I read this statement on the Wikipedia article about Credible Intervals and it seems dubious to me. Although it has a reference associated with it, the book is not available to read online.

It is possible to frame the choice of a credible interval within decision theory and, in that context, an optimal interval will always be a highest probability density set.

Wikipedia: Credible Intervals

If it's correct, can someone explain how? Maybe I'm just misunderstanding one of the terms.

• Optimal in what sense? If optimal is not defined, it is automatically true. The highest probability density set will always be of shortest length - so it is optimal in that sense. – Samuel Benidt Jan 23 '14 at 19:49
• I think if the terms of the statement are not clear, it's not really appropriate to stand on its own in an encyclopedia. That said, my interpretation (based on "within decision theory") was that a decision function based on the interval must minimize the expected loss with respect to an arbitrary loss function... which is why I found it dubious. – Fabio Beltramini Jan 23 '14 at 19:53
• I see what you mean. If you can find a loss function where this doesn't hold, perhaps you can bring this issue up on the talk page of the article. – Samuel Benidt Jan 23 '14 at 20:00
• My hope was that someone more knowledgeable would feel "bold" enough to edit it directly :) Does anyone even watch the talk page of obscure wikipedia articles? – Fabio Beltramini Jan 23 '14 at 20:04

The "will always be" part is a little confusing, because that depends on your loss function.
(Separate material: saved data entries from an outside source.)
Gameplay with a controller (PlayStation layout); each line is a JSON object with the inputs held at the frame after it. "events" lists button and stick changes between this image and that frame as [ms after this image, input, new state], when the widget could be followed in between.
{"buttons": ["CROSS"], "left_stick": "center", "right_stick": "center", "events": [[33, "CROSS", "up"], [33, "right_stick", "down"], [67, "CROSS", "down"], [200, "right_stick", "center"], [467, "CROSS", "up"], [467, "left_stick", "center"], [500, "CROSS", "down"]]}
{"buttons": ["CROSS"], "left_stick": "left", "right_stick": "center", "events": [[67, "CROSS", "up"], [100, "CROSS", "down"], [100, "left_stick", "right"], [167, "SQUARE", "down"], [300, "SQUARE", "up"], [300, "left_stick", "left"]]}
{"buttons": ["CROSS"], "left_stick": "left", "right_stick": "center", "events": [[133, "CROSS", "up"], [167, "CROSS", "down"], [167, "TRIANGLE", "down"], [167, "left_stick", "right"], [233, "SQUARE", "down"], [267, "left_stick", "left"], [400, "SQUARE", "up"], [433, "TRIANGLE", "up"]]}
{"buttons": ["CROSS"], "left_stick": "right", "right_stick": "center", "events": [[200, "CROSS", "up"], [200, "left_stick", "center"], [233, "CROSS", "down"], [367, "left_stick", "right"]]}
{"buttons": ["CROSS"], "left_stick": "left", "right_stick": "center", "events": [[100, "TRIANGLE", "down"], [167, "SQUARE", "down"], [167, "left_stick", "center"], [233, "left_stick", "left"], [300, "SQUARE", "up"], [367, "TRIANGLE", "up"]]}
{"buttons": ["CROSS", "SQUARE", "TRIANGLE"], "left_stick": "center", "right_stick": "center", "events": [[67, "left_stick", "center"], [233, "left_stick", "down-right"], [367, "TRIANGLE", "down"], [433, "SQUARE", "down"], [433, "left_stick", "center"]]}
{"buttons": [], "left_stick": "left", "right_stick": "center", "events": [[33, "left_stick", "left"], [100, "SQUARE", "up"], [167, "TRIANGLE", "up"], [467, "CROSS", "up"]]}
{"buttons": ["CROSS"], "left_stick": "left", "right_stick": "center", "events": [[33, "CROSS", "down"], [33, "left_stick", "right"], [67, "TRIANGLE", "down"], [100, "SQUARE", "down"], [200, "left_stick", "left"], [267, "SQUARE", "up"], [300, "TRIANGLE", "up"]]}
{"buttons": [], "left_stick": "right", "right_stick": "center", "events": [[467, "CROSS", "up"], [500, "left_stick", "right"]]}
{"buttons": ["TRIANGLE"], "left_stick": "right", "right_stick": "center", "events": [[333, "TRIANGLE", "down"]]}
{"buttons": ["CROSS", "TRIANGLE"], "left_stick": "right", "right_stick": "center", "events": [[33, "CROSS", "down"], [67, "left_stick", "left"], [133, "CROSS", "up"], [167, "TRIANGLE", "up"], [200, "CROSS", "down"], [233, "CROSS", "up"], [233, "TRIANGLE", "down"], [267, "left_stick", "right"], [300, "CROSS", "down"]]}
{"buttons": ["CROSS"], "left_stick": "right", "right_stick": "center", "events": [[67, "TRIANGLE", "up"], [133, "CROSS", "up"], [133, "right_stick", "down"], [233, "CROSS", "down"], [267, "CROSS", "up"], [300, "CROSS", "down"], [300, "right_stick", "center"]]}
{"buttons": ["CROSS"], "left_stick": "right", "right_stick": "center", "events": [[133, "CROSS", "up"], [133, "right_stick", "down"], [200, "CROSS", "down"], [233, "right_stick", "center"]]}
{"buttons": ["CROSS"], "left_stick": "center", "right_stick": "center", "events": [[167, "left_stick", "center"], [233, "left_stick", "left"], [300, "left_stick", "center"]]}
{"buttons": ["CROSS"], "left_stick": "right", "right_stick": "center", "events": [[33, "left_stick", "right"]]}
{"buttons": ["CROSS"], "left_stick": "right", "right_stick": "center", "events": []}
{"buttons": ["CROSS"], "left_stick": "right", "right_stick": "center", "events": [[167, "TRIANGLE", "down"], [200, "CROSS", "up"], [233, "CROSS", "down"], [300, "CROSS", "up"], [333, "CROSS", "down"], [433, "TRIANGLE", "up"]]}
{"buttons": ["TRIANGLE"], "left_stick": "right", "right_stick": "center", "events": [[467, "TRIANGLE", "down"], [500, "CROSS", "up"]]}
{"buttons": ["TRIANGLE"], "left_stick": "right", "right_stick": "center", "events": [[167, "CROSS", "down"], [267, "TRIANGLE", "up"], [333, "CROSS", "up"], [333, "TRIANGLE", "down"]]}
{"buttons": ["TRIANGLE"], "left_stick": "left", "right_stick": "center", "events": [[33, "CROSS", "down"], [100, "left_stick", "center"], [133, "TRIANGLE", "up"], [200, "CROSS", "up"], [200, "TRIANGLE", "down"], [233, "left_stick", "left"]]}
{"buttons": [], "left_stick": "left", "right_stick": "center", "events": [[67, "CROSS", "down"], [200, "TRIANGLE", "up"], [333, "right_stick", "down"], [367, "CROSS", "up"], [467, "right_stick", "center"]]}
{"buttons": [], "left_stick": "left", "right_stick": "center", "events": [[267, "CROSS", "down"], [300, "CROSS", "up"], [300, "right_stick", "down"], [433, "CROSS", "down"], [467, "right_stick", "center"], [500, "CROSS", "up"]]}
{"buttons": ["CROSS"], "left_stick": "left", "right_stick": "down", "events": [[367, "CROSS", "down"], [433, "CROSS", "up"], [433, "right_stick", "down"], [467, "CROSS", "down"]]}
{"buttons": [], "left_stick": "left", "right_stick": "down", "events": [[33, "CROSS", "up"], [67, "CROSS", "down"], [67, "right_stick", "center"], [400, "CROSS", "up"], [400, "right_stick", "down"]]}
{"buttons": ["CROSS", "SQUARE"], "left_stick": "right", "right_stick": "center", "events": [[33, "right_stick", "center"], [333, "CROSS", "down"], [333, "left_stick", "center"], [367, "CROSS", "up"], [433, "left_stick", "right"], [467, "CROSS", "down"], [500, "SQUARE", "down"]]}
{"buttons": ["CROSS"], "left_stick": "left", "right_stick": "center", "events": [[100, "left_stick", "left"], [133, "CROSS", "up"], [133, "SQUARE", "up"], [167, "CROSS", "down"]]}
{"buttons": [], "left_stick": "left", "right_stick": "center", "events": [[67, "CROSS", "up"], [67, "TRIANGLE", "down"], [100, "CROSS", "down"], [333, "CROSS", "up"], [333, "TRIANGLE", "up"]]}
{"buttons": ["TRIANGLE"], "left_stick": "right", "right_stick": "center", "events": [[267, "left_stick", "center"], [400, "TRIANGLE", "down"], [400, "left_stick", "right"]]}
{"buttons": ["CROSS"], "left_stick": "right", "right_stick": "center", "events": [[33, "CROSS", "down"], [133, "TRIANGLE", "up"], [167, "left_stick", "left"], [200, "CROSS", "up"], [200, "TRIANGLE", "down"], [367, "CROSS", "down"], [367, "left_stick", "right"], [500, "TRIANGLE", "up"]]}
For instance, if the action space is the set of Borel sets of $\mathbb{R}$, the posterior density is $\pi(\theta\mid x)$, and $\lambda$ denotes Lebesgue measure, then, for the loss function $$L(\theta,B) = \lambda(B) + c\,(1 - I_B(\theta))$$ the Bayes decision is an HPD set of the form $B=\{\theta:\pi(\theta\mid x)\geq 1/c\}$. But for different loss functions the Bayes decision may not be an HPD set.